The zone of gneiss just mentioned is, in the coast-chain from the sea to the Villa de Cura, ten leagues broad. In this great extent of land, gneiss and mica-slate are found exclusively, and they constitute one formation.* (* This formation, which we shall call gneiss-mica-slate, is peculiar to the chain of the coast of Caracas. Five formations must be distinguished, as MM. von Buch and Raumer have so ably demonstrated in their excellent papers on Landeck and the Riesengebirge, namely, granite, granite-gneiss, gneiss, gneiss-mica-slate, and mica-slate. Geologists whose researches have been confined to a small tract of land, having confounded these formations which nature has separated in several countries in the most distinct manner, have admitted that the gneiss and mica-slate alternate everywhere in superimposed beds, or furnish insensible transitions from one rock to the other.
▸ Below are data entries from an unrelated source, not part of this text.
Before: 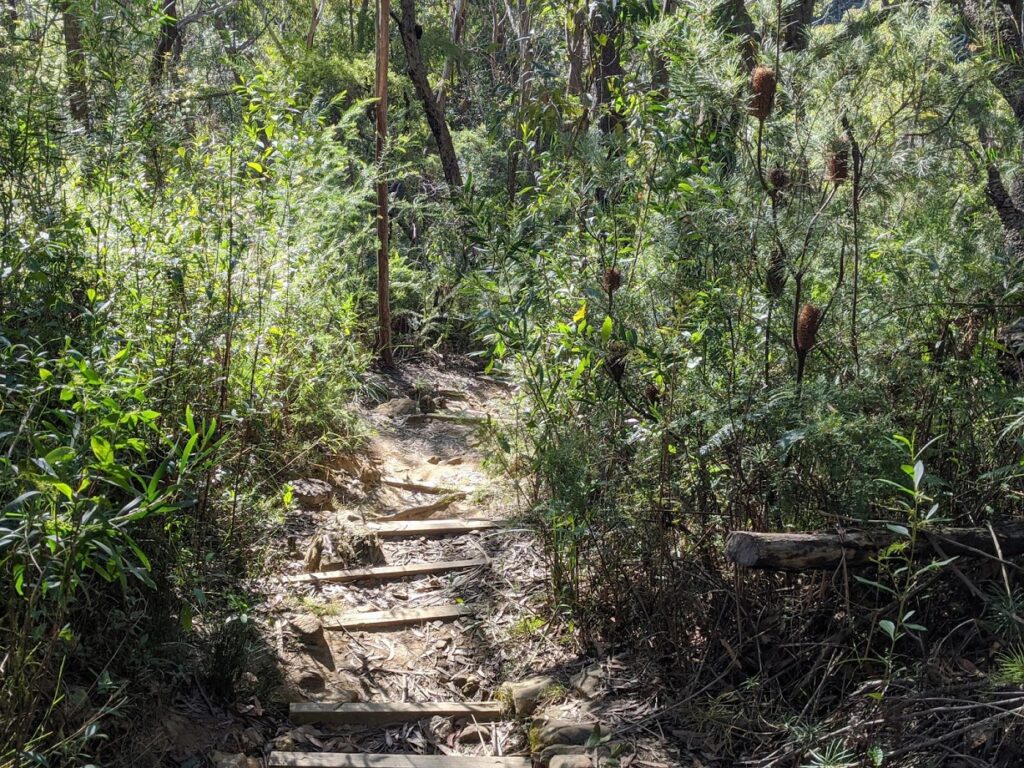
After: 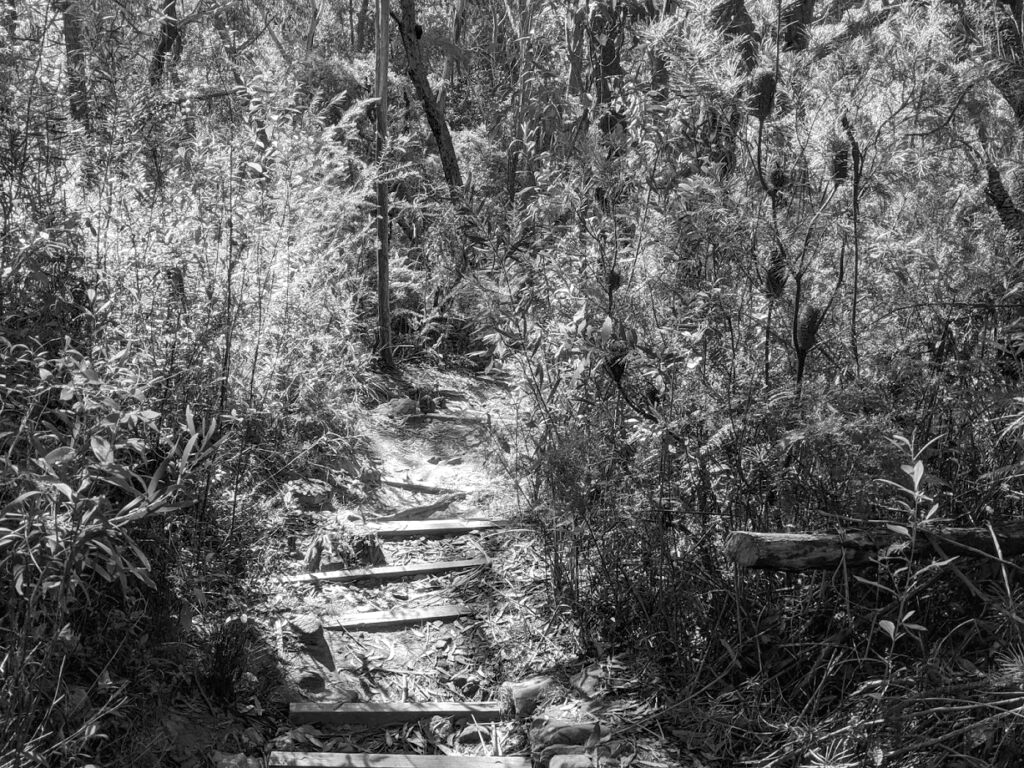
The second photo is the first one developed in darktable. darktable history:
contrast equalizer: octaves 7, y [[0.515 ×6], [0.507 ×6], [0.425 ×6], [0 ×6], [0 ×6]]
monochrome: on, module defaults
color balance: mode lift, gamma, gain (sRGB), lift [1, 1, 1.022, 1.026]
These transitions and alternating superpositions take place no doubt in formations of granite-gneiss and gneiss-mica-slate; but because these phenomena are observed in one region, it does not follow that in other regions we may not find very distinct circumscribed formations of granite, gneiss, and mica-slate. The same considerations may be applied to the formations of serpentine, which are sometimes isolated, and sometimes belong to the eurite, mica-slate, and grunstein.) Beyond the town of Villa de Cura and the Cerro de Chacao the aspect of the country presents greater geognostic variety. There are still eight leagues of declivity from the table-land of Cura to the entry of the Llanos; and on the southern slope of the mountains of the coast, four different formations of rock cover the gneiss. We shall first give the description of the different strata, without grouping them systematically.
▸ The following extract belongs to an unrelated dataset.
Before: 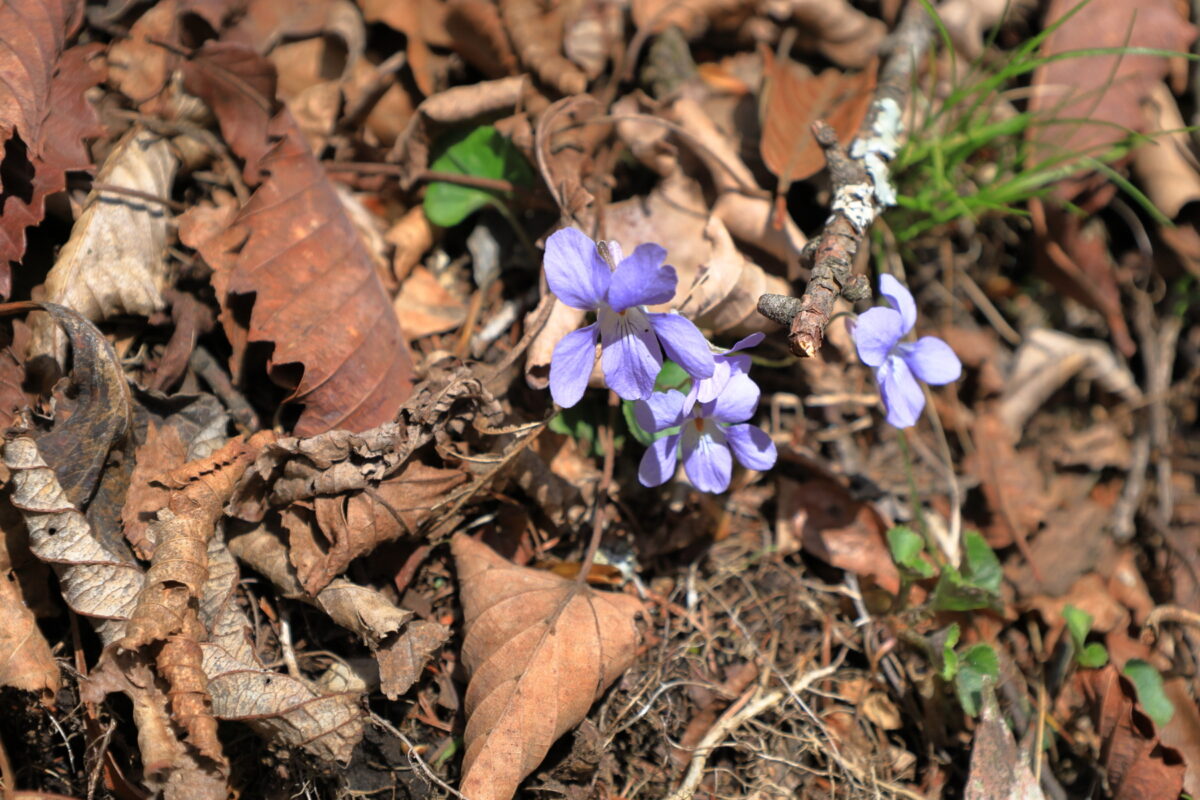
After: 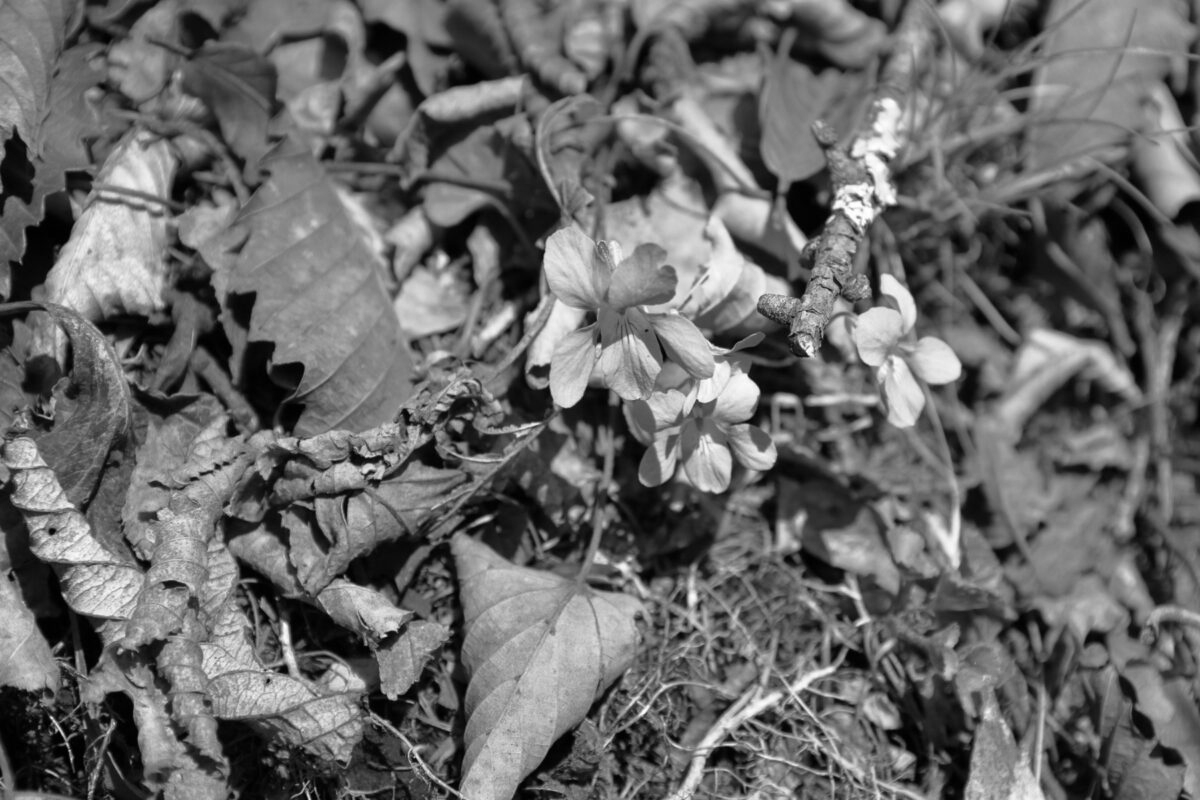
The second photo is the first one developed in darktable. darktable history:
color zones: curves: ch1 [(0.29, 0.492) (0.373, 0.185) (0.509, 0.481)]; ch2 [(0.25, 0.462) (0.749, 0.457)], mix 40.67%
monochrome: on, module defaults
On the south of the Cerro de Chacao, between the ravine of Tucutunemo and Piedras Negras, the gneiss is concealed beneath a formation of serpentine, of which the composition varies in the different superimposed strata. Sometimes it is very pure, very homogeneous, of a dusky olive-green, and of a conchoidal fracture: sometimes it is veined, mixed with bluish steatite, of an unequal fracture, and containing spangles of mica. In both these states I could not discover in it either garnets, hornblende, or diallage. Advancing farther to the south (and we always passed over this ground in that direction) the green of the serpentine grows deeper, and feldspar and hornblende are recognised in it: it is difficult to determine whether it passes into diabasis or alternates with it. There is, however, no doubt of its containing veins of copper-ore.* (* One of these veins, on which two shafts have been sunk, was directed hor. 2.1, and dipped 80 degrees east. The strata of the serpentine, where it is stratified with some regularity, run hor. 8, and dip almost perpendicularly. I found malachite disseminated in this serpentine, where it passes into grunstein.) At the foot of this mountain two fine springs gush out from the serpentine. Near the village of San Juan, the granular diabasis appears alone uncovered, and takes a greenish black hue. The feldspar intimately mixed with the mass, may be separated into distinct crystals. The mica is very rare, and there is no quartz. The mass assumes at the surface a yellowish crust like dolerite and basalt.